Bekannte Persönlichkeiten aus der deutschen Reformationsgeschichte werden in den Dokumenten relativ selten erwähnt, z. B. Nr. 22 f. der Konstanzer Generalvikar Johann Fabri 1522 im Zusammenhang mit Ehedispensen. Beide Male wird in den römischen Dokumenten erwähnt, dass er gegen Luther schreibt. Im zweiten Fall beantragt Kardinal Mattheus Schinner, Bischof von Sitten, dass Fabri die Taxe von 60 Gulden für seine Aufgabe erhalten soll. Im Register erscheint Fabri seltsamerweise auch unter seinem Geburtsnamen Heigerlin. In der Kommentierung fallen Züge auf, die auch sonst anzutreffen sind. Sie ist relativ ausführlich gehalten, nimmt Wiederholungen in Kauf und wertet besonders ältere Literatur zu den Personen aus. Ein Hinweis auf die jüngste Forschung, auch auf die Handbuchartikel, fehlt jedoch. Wiederholung und Verwendung älterer Literatur treffen auch auf die biographischen Angaben zum Augsburger Bischof Christoph von Stadion zu (Nr. 21.23 f.). Bedeutungsvoll sind die Petitionen des Humanisten Veit Amerbach vom 13. Februar 1545 (Nr. 59) und des auch publizistisch tätigen Täufers Christoph Freisleben/Eleutherobius vom 15. April 1545 (Nr. 61). Amerbach, der nach zwei Jahrzehnten Tätigkeit an der Seite der Wittenberger Reformatoren sich in Ingolstadt wieder der römischen Kirche zuwandte, bekennt, dass er aus einem teuflischen Irrtum heraus den Ideen und der Sekte des gottlosen Luther angehangen, die Eucharistie sub utraque empfangen und Werke gegen den Heiligen Stuhl verfasst habe. Mit der Exekution der geführenfrei erteilten Absolution sind die Bischöfe von Salzburg, Eichstätt und Würzburg betraut worden. Bei der ausführlichen Kommentierung fehlt ein Hinweis auf jüngste Forschung, z. B. auf die Arbeit von Günter Frank von 1997. Freisleben, der schon 1531 in Augsburg die priesterliche Absolution empfangen hatte, hat nach einem Rechtsstudium anlässlich einer Wallfahrt die Bitte um Absolution in utroque foro in Rom selbst eingereicht. Die neuere Täuferforschung (z. B. Werner Packull) ist bei der Kommentierung nicht berücksichtigt worden.

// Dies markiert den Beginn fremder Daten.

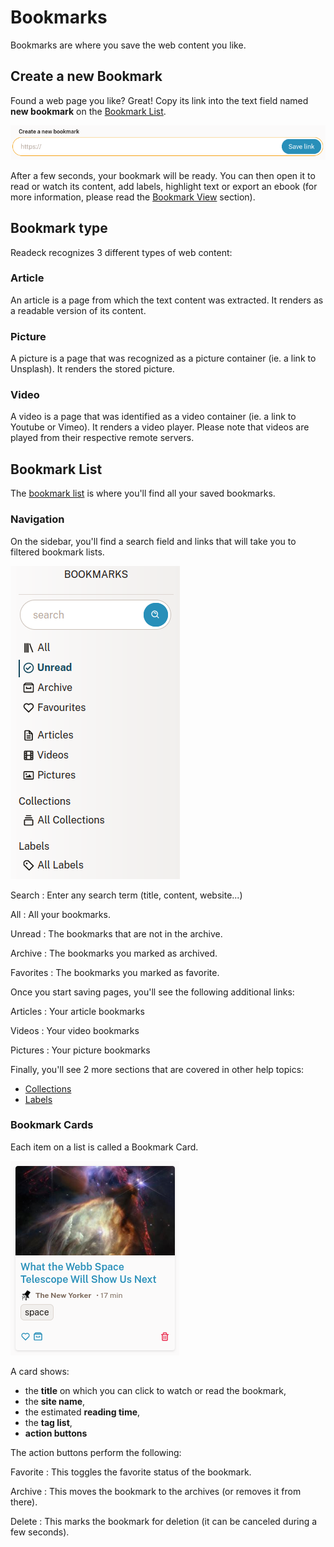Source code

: # Bookmarks

Bookmarks are where you save the web content you like.

## Create a new Bookmark

Found a web page you like? Great! Copy its link into the text field named **new bookmark** on the [Bookmark List](readeck-instance://bookmarks).

![New Bookmark form](img/bookmark-new.png)

After a few seconds, your bookmark will be ready. You can then open it to read or watch its content, add labels, highlight text or export an ebook (for more information, please read the [Bookmark View](./bookmark.md) section).

## Bookmark type

Readeck recognizes 3 different types of web content:

### Article

An article is a page from which the text content was extracted. It renders as a readable version of its content.

### Picture

A picture is a page that was recognized as a picture container (ie. a link to Unsplash). It renders the stored picture.

### Video

A video is a page that was identified as a video container (ie. a link to Youtube or Vimeo). It renders a video player. Please note that videos are played from their respective remote servers.


## Bookmark List

The [bookmark list](readeck-instance://bookmarks) is where you'll find all your saved bookmarks.

### Navigation

On the sidebar, you'll find a search field and links that will take you to filtered bookmark lists.

![Bookmark list sidebar](./img/bookmark-sidebar.png)

Search
: Enter any search term (title, content, website...)

All
: All your bookmarks.

Unread
: The bookmarks that are not in the archive.

Archive
: The bookmarks you marked as archived.

Favorites
: The bookmarks you marked as favorite.


Once you start saving pages, you'll see the following additional links:

Articles
: Your article bookmarks

Videos
: Your video bookmarks

Pictures
: Your picture bookmarks

Finally, you'll see 2 more sections that are covered in other help topics:

- [Collections](./collections.md)
- [Labels](./labels.md)

### Bookmark Cards

Each item on a list is called a Bookmark Card.

![Bookmark Card Interface](./img/bookmark-card.png)

A card shows:

- the **title** on which you can click to watch or read the bookmark,
- the **site name**,
- the estimated **reading time**,
- the **tag list**,
- **action buttons**

The action buttons perform the following:

Favorite
: This toggles the favorite status of the bookmark.

Archive
: This moves the bookmark to the archives (or removes it from there).

Delete
: This marks the bookmark for deletion (it can be canceled during a few seconds).
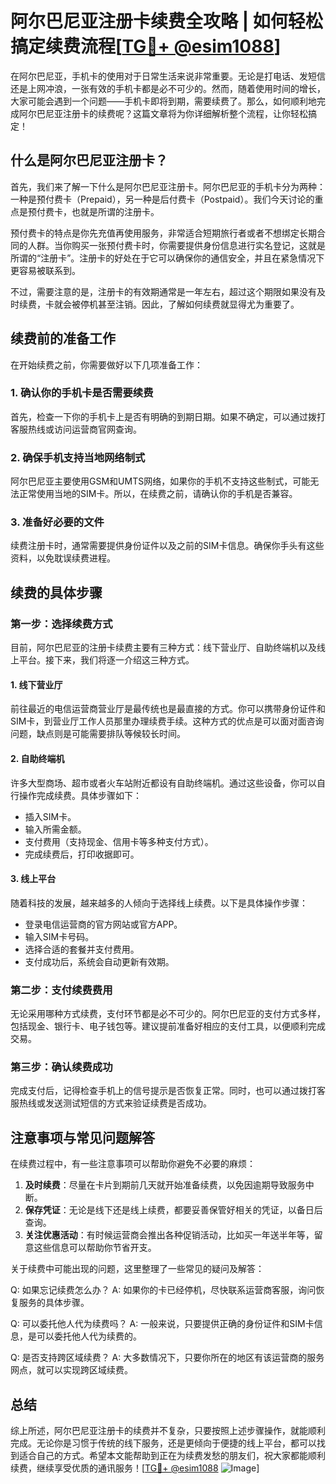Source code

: # 阿尔巴尼亚注册卡续费全攻略 | 如何轻松搞定续费流程[[TG💪+ @esim1088](https://t.me/s/esim1088)]

在阿尔巴尼亚，手机卡的使用对于日常生活来说非常重要。无论是打电话、发短信还是上网冲浪，一张有效的手机卡都是必不可少的。然而，随着使用时间的增长，大家可能会遇到一个问题——手机卡即将到期，需要续费了。那么，如何顺利地完成阿尔巴尼亚注册卡的续费呢？这篇文章将为你详细解析整个流程，让你轻松搞定！

## 什么是阿尔巴尼亚注册卡？

首先，我们来了解一下什么是阿尔巴尼亚注册卡。阿尔巴尼亚的手机卡分为两种：一种是预付费卡（Prepaid），另一种是后付费卡（Postpaid）。我们今天讨论的重点是预付费卡，也就是所谓的注册卡。

预付费卡的特点是你先充值再使用服务，非常适合短期旅行者或者不想绑定长期合同的人群。当你购买一张预付费卡时，你需要提供身份信息进行实名登记，这就是所谓的“注册卡”。注册卡的好处在于它可以确保你的通信安全，并且在紧急情况下更容易被联系到。

不过，需要注意的是，注册卡的有效期通常是一年左右，超过这个期限如果没有及时续费，卡就会被停机甚至注销。因此，了解如何续费就显得尤为重要了。

## 续费前的准备工作

在开始续费之前，你需要做好以下几项准备工作：

### 1. 确认你的手机卡是否需要续费
首先，检查一下你的手机卡上是否有明确的到期日期。如果不确定，可以通过拨打客服热线或访问运营商官网查询。

### 2. 确保手机支持当地网络制式
阿尔巴尼亚主要使用GSM和UMTS网络，如果你的手机不支持这些制式，可能无法正常使用当地的SIM卡。所以，在续费之前，请确认你的手机是否兼容。

### 3. 准备好必要的文件
续费注册卡时，通常需要提供身份证件以及之前的SIM卡信息。确保你手头有这些资料，以免耽误续费进程。

## 续费的具体步骤

### 第一步：选择续费方式
目前，阿尔巴尼亚的注册卡续费主要有三种方式：线下营业厅、自助终端机以及线上平台。接下来，我们将逐一介绍这三种方式。

#### 1. 线下营业厅
前往最近的电信运营商营业厅是最传统也是最直接的方式。你可以携带身份证件和SIM卡，到营业厅工作人员那里办理续费手续。这种方式的优点是可以面对面咨询问题，缺点则是可能需要排队等候较长时间。

#### 2. 自助终端机
许多大型商场、超市或者火车站附近都设有自助终端机。通过这些设备，你可以自行操作完成续费。具体步骤如下：
- 插入SIM卡。
- 输入所需金额。
- 支付费用（支持现金、信用卡等多种支付方式）。
- 完成续费后，打印收据即可。

#### 3. 线上平台
随着科技的发展，越来越多的人倾向于选择线上续费。以下是具体操作步骤：
- 登录电信运营商的官方网站或官方APP。
- 输入SIM卡号码。
- 选择合适的套餐并支付费用。
- 支付成功后，系统会自动更新有效期。

### 第二步：支付续费费用
无论采用哪种方式续费，支付环节都是必不可少的。阿尔巴尼亚的支付方式多样，包括现金、银行卡、电子钱包等。建议提前准备好相应的支付工具，以便顺利完成交易。

### 第三步：确认续费成功
完成支付后，记得检查手机上的信号提示是否恢复正常。同时，也可以通过拨打客服热线或发送测试短信的方式来验证续费是否成功。

## 注意事项与常见问题解答

在续费过程中，有一些注意事项可以帮助你避免不必要的麻烦：

1. **及时续费**：尽量在卡片到期前几天就开始准备续费，以免因逾期导致服务中断。
2. **保存凭证**：无论是线下还是线上续费，都要妥善保管好相关的凭证，以备日后查询。
3. **关注优惠活动**：有时候运营商会推出各种促销活动，比如买一年送半年等，留意这些信息可以帮助你节省开支。

关于续费中可能出现的问题，这里整理了一些常见的疑问及解答：

Q: 如果忘记续费怎么办？
A: 如果你的卡已经停机，尽快联系运营商客服，询问恢复服务的具体步骤。

Q: 可以委托他人代为续费吗？
A: 一般来说，只要提供正确的身份证件和SIM卡信息，是可以委托他人代为续费的。

Q: 是否支持跨区域续费？
A: 大多数情况下，只要你所在的地区有该运营商的服务网点，就可以实现跨区域续费。

## 总结

综上所述，阿尔巴尼亚注册卡的续费并不复杂，只要按照上述步骤操作，就能顺利完成。无论你是习惯于传统的线下服务，还是更倾向于便捷的线上平台，都可以找到适合自己的方式。希望本文能帮助到正在为续费发愁的朋友们，祝大家都能顺利续费，继续享受优质的通讯服务！[[TG💪+ @esim1088](https://t.me/s/esim1088) ![Image](https://i.postimg.cc/4NQfJmqS/Snipaste-2025-05-13-00-14-12.png)]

Angemerkt sei noch, dass zu prüfen wäre, ob in den Regesten der Sinn der Dokumente sachgemäß wiedergegeben wird, wenn es von Supplikanten heißt, sie hätten "lutherische Reden gehalten" (nonnulla verba lutherana), vgl. Nr. 35 f.48, ähnlich Nr. 44 und 72. Die Wiedergabe von sub utraque mit ,utraquistischer Ritus' (Nr. 59) ist zumindest missverständlich. Der Druckfehler Wittenberg statt Württemberg (Nr. 34) bleibt durch eine korrekte Angabe in der Anmerkung folgenlos.

So inhaltsreich wie bei Freisleben sind die Suppliken selten. Die Formensprache prägt die Dokumente. Die Edition gewährt Einblick in eine bislang wenig bekannte Quellengruppe und bereichert auch die Kenntnisse zu einzelnen Persönlichkeiten, aber auch zu den Folgen der Reformation für diejenigen, die am monastischen Leben festhalten wollten.